Our opinion, in so far as it relates amounts and disclosures included in respect of these joint ventures and our report in terms of Sub-Section (3) of Section 143 of the Act in so far as it relates to the aforesaid joint ventures, is based solely on such unaudited financial statement and other unaudited financial information. In our opinion and according to the information and explanations given to us by the Management, these financial statements and other financial information are not material to the Group.
Our opinion above on the consolidated financial statements and our report on Other Legal and Regulatory) Requirements below, is not modified in respect of the above matters with respect to our reliance on the work done and the reports of the other auditors and the financial statements and other financial information certified by the Management.

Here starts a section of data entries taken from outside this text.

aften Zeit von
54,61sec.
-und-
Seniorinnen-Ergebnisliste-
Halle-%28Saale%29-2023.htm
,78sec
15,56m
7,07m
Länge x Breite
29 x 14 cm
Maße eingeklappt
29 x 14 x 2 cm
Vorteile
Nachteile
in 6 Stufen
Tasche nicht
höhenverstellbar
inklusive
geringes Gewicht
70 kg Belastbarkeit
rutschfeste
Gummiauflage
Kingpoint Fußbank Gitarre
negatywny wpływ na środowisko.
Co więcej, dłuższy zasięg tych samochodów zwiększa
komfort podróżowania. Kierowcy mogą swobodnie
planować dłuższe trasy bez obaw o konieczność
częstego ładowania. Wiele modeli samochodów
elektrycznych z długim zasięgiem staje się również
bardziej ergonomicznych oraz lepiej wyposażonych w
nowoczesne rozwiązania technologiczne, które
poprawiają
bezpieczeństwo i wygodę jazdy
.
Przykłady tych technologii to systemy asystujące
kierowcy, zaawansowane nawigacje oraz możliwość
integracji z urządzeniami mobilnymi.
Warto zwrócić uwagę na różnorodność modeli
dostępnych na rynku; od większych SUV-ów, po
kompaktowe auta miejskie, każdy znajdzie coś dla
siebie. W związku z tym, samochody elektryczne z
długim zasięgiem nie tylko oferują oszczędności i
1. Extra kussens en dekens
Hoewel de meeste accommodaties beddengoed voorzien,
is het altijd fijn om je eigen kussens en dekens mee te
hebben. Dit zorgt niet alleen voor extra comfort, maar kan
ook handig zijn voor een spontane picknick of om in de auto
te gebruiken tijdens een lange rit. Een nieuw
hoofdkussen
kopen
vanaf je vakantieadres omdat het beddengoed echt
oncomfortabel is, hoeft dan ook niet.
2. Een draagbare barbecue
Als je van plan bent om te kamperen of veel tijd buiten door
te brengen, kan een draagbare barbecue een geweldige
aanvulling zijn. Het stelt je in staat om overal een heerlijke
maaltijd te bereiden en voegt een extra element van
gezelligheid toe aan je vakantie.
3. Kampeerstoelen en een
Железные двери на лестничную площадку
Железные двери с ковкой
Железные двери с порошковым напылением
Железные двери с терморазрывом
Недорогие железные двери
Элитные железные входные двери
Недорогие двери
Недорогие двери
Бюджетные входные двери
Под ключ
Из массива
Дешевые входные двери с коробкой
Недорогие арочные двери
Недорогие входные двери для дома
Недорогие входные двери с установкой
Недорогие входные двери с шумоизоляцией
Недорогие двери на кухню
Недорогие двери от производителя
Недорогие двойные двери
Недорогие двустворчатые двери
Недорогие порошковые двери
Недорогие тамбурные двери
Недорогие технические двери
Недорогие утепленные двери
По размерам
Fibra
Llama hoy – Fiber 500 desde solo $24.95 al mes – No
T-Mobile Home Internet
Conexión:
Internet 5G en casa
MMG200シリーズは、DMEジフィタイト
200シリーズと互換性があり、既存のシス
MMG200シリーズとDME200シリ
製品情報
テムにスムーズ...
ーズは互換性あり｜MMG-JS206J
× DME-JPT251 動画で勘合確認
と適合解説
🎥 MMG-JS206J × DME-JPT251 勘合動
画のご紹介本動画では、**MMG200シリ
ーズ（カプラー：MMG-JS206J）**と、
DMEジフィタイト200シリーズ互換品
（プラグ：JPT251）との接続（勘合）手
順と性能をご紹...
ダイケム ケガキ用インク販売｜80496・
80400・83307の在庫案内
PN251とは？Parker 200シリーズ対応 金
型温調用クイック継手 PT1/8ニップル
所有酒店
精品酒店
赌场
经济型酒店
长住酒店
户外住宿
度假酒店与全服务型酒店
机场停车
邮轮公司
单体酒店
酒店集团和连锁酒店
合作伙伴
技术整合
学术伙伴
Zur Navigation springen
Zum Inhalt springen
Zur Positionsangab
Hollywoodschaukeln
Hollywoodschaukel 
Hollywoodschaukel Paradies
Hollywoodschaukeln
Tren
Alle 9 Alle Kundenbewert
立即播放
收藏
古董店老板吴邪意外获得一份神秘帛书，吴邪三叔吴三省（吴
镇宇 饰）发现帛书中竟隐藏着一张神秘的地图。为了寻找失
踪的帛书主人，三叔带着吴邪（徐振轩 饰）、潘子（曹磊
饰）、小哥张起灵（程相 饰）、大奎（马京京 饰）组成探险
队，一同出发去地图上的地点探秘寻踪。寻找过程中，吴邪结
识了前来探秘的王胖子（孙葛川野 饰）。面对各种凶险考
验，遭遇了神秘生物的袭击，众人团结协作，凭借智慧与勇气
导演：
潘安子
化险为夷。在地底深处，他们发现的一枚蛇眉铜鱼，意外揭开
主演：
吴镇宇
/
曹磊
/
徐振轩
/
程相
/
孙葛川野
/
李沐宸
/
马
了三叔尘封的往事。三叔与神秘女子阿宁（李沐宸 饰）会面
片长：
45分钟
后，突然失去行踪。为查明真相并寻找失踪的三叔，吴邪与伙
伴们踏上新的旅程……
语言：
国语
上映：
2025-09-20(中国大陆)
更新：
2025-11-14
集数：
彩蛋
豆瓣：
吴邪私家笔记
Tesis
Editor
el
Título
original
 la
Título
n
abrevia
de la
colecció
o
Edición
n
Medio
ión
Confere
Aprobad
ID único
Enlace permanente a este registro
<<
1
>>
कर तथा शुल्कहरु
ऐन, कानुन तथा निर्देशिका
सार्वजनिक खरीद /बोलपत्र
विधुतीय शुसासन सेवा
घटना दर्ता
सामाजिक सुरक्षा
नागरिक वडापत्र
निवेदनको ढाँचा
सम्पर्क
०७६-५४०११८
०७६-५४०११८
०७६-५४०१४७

9. Based on our examination and according to the information and explanations given to us and also as per the reliance placed on the auditors report issued by the previous auditor, we report that the Restated Consolidated Financial Information:
a. have been prepared after incorporating adjustments for the changes in accounting policies, material errors and regrouping/reclassifications retrospectively in the financial years ended March 31, 2024 and March 31, 2023 to reflect the same accounting treatment as per the accounting policies and grouping/classifications followed as at and for the year ended March 31, 2025;
b. do not require any adjustments for the qualifications mentioned in paragraph 6 above and for the matters mentioned in paragraph 7 and 8 above. However, those qualifications/observations in the Companies (Auditors Report) Order, 2020 issued by the Central Government of India in terms of sub section (11) of section 143 of the Act and reporting under Rule 11(g) of the Companies (Audit and Auditors) Rules, 2014 (as amended) and other matters which do not require any adjustments in the Restated Consolidated Financial Information have been disclosed in Annexure VI of the Restated Consolidated Financial Information; and
c. have been prepared in accordance with the Act, ICDR Regulations and the Guidance Note.
10. The Restated Consolidated Financial Information do not reflect the effects of events that occurred subsequent to the respective dates of the reports on the audited consolidated financial statements mentioned in paragraph 4 above.

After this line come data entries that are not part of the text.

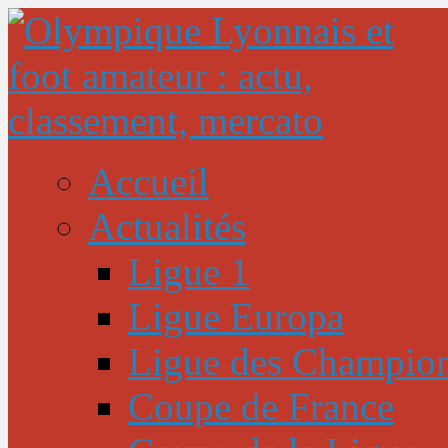
Accueil
Actualités
Ligue 1
Ligue Europa
Ligue des Champio
Coupe de France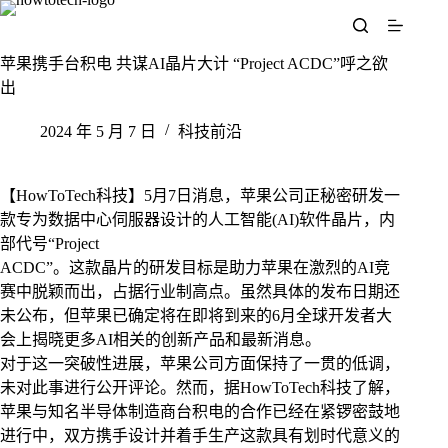
跳
至
内
苹果携手台积电 共谋AI晶片大计 “Project ACDC”呼之欲
容
出
2024 年 5 月 7 日
科技前沿
【HowToTech科技】5月7日消息，苹果公司正秘密研发一
款专为数据中心伺服器设计的人工智能(AI)软件晶片，内
部代号“Project
ACDC”。这款晶片的研发目标是助力苹果在激烈的AI竞
赛中脱颖而出，占据行业制高点。虽然具体的发布日期还
未公布，但苹果已确定将在即将到来的6月全球开发者大
会上揭晓更多AI相关的创新产品和最新消息。
对于这一突破性进展，苹果公司方面保持了一贯的低调，
未对此事进行公开评论。然而，据HowToTech科技了解，
苹果与知名半导体制造商台积电的合作已经在紧锣密鼓地
进行中，双方携手设计并着手生产这款具有划时代意义的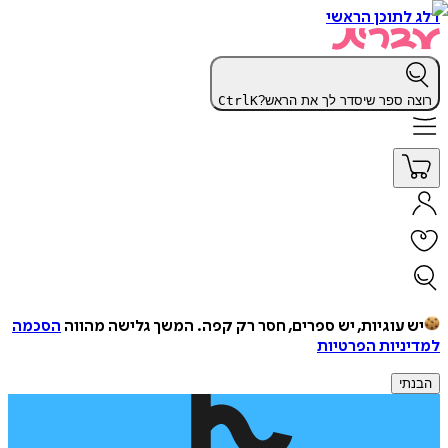
דלג לתוכן הראשי
רוצה ספר שיסדר לך את הראש?
K
Ctrl
יש עוגיות, יש ספרים, חסר רק קפה.
המשך גלישה מהווה
הסכמה
למדיניות הפרטיות
הבנתי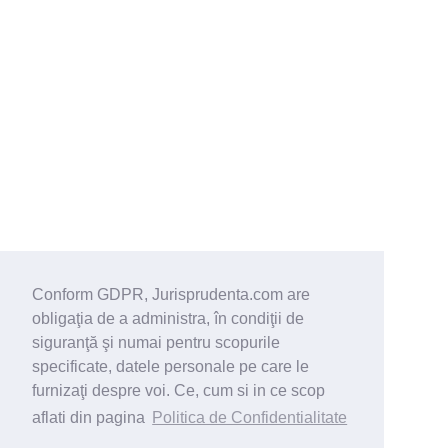
Conform GDPR, Jurisprudenta.com are
obligaţia de a administra, în condiţii de
siguranţă şi numai pentru scopurile
specificate, datele personale pe care le
furnizaţi despre voi. Ce, cum si in ce scop
aflati din pagina
Politica de Confidentialitate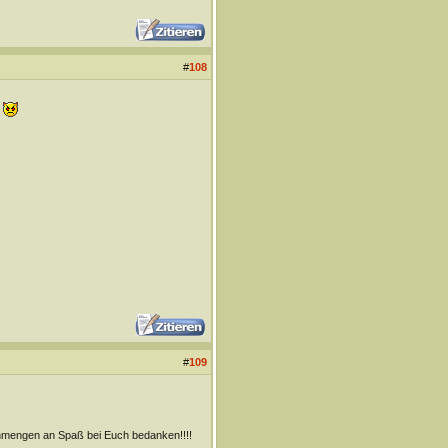
#
108
.
#
109
 Unmengen an Spaß bei Euch bedanken!!!!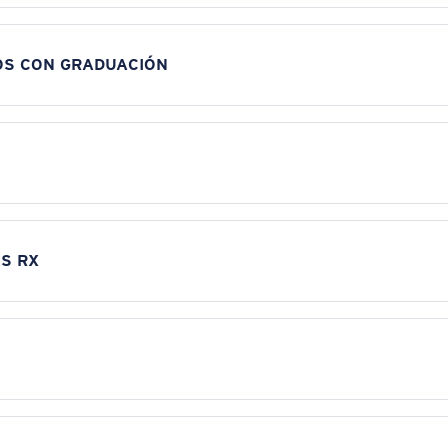
OS CON GRADUACIÓN
S RX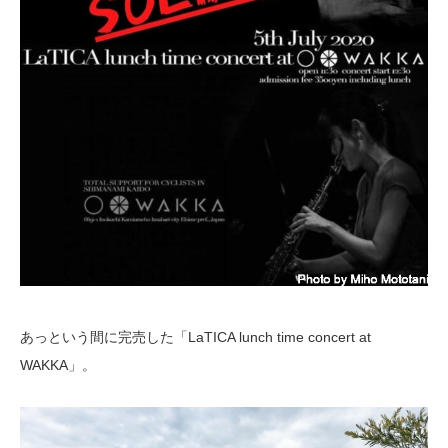
あっという間に完売した「LaTICA lunch time concert at
WAKKA」。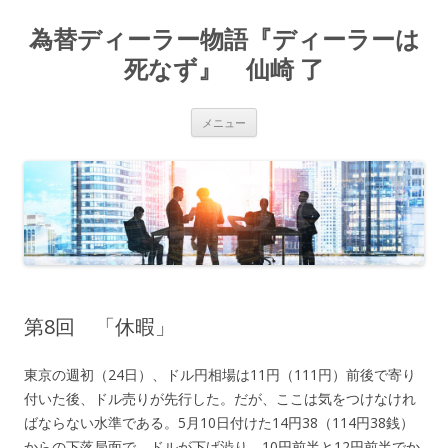
為替ディーラー物語『ディーラーは
死なず』 仙崎 了
コ
メニュー
ン
テ
ン
ツ
へ
ス
キ
ッ
プ
第8回 「休暇」
東京の週初（24日）、ドル円相場は11円（111円）前後で寄り
付いた後、ドル売りが先行した。だが、ここは気をつけなけれ
ばならない水準である。5月10日付けた14円38（114円38銭）
からの下落局面で、ドルが下げ渋り、10円前半と12円前半でか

11. This report should not in any way be construed as a reissuance or re-dating of any of the previous audit reports issued by us or the previous auditor, nor should this report be construed as a new opinion on any of the financial statements referred to herein.
12. We have no responsibility to update our report for events and circumstances occurring after the date of this examination report.
13. Our examination report is intended solely for the use of the Board of Directors for inclusion in the DRHP to be filed with SEBI and Stock Exchanges in connection with the proposed IPO. Our examination report should not be used, referred to, or distributed for any other purpose. Accordingly, we do not accept or assume any liability or any duty of care for any other purpose or to any other person to whom this report is shown or into whose hands it may come.